In 1814, this church served as an election church (valgkirke). Together with more than 300 other parish churches across Norway, it was a polling station for elections to the 1814 Norwegian Constituent Assembly which wrote the Constitution of Norway. This was Norway's first national elections. Each church parish was a constituency that elected people called "electors" who later met together in each county to elect the representatives for the assembly that was to meet at Eidsvoll Manor later that year.
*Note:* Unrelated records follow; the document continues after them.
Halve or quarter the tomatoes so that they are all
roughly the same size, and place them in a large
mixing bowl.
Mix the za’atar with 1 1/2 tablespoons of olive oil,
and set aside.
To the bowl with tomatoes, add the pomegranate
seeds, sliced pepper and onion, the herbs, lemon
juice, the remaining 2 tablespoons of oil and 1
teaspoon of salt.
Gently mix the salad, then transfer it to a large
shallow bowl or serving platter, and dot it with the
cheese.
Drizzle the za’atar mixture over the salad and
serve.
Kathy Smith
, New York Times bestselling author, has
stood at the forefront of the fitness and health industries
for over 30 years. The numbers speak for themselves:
From 1839 to 1842, the church was renovated again. This project included building an eastern transept and chancel to replace the old stave church that had been saved in the 1700s when the church was enlarged. A new church porch with a bell tower above was also built on the west end (and the tower on the nave roof was removed at the same time. There was a major interior renovation in 1898–1899 which was led by Haldor Børve. Many things were changed, but one of the more noticeable was the replacement of the old low and flat ceiling with a vaulted ceiling that is still in the church. Also the second floor seating gallery in the southern transept was removed and new galleries were built in the northern and western transepts. The old pews with doors were also replaced by new ones without doors.